The world is a sadder place today with the passing of one of Britain’s most beloved actresses and our very favorite gay icon. Prunella Scales started her career back in 1951 and was very quickly cast in very notable movies such as Pride and Prejudice (1952), Laxdale Hall (1953), Hobson’s Choice (1954) and in the Academy Award-winning Room at the Top (1958). Her career break came with the early 1960s sitcom Marriage Lines , starring opposite Richard Briers.
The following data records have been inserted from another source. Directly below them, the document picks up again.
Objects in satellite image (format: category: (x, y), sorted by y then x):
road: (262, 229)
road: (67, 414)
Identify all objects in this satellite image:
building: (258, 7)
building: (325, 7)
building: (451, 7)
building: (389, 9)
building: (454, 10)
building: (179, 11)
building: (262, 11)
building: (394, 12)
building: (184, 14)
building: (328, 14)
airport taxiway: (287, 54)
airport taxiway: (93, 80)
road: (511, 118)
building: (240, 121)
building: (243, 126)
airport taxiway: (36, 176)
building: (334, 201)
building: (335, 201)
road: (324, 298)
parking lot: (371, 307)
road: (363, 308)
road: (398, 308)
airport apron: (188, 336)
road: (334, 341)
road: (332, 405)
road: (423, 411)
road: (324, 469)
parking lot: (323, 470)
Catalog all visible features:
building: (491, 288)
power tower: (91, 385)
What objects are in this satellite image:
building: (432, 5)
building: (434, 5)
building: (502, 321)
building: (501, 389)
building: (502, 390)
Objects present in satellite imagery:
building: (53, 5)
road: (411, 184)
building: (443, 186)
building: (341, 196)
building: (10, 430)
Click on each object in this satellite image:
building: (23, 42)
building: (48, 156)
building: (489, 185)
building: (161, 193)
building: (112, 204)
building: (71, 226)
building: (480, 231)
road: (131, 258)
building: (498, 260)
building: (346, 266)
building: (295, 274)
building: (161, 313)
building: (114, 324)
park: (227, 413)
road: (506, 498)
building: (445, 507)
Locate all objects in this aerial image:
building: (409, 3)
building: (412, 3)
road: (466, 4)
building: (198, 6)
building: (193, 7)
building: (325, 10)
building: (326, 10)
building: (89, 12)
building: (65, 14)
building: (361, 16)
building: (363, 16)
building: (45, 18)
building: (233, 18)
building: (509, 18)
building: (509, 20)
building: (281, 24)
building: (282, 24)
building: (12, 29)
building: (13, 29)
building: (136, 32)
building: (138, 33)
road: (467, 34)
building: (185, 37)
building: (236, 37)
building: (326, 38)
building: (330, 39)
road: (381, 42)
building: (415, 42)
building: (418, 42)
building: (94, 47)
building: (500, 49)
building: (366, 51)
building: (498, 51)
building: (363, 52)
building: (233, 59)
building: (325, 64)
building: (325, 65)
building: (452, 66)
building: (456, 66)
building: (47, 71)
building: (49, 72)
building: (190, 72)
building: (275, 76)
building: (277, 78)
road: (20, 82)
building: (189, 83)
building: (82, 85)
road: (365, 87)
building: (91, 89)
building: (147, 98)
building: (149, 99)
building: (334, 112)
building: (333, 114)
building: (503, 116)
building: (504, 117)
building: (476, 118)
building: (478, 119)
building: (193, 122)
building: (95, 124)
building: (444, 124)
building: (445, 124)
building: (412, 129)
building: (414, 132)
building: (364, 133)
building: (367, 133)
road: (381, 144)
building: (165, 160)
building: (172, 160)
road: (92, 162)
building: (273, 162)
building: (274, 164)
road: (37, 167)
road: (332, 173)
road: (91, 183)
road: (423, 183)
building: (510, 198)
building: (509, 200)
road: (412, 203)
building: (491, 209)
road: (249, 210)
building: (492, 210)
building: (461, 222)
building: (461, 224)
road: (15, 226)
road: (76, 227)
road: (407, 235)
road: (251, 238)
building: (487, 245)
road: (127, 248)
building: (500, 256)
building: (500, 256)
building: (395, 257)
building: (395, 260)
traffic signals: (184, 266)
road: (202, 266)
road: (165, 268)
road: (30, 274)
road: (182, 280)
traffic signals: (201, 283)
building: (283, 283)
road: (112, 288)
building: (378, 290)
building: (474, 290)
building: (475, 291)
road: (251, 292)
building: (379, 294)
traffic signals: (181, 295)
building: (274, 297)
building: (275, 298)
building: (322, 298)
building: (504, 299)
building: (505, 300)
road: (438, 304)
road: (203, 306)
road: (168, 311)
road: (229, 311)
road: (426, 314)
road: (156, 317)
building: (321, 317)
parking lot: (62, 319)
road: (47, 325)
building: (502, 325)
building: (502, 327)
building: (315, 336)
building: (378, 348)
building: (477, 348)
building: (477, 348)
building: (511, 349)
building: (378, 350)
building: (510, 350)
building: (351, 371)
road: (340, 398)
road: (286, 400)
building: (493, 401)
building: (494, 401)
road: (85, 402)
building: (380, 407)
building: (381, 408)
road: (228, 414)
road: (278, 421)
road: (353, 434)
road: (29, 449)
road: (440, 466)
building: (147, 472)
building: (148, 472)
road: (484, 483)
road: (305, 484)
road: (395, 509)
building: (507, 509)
It was, however, in 1975 that she won the hearts of the nation (and beyond) as Sybil Fawlty in John Cleese‘s truly wonderful sitcom Fawlty Towers. Sybil was a quick-witted, overpowering dragon, and although her husband 6′ 5″ Basil towered over her physically, she made him cower with her wicked tongue. One single word that she screamed at him constantly….’Basil…. soon became a national catchphrase. We loved her also when she dropped all the anger when she was gossiping on the phone to some unknown friend and would screech “Oh, I knoooooow!”,
There were just 6 episodes in this season …… a British tradition ….. but because John Cleese and Connie Britton his wife who wrote the series together were getting divorced, it look another 2 years for the next, and last, 6 episodes
Scales like her husband Timothy West was a classical trained actor which actually made her comedy performances so rich and wonderfully funny and in her 50 plus years career she successfully moved between genres.Her performance as Queen Elizabeth II in Alan Bennett’s A Question of Attribution (1991), earned her a BAFTA nomination, and there were many other career highlights ….like her Mapp & Lucia TV series based on the novels by E. F. Benson. Her remarkable movie resume inc, big blockbusters such as The Hound of the Baskervilles (1978), The Boys From Brazil (1978), The Wicked Lady (1983), The Lonely Passion of Judith Hearne (1987), Consuming Passions (1988), Howards End (1992), Wolf (1994), An Awfully Big Adventure (1995)[16] and Stiff Upper Lips (1997). etc etc
But no matter how brilliant she was in films like Howards End, or her one-woman-show An Evening with Queen Victoria that she performed more than 400 times, in theatres around the world, over the course of 30 years, she will always be very much Sybil in our memories and hearts.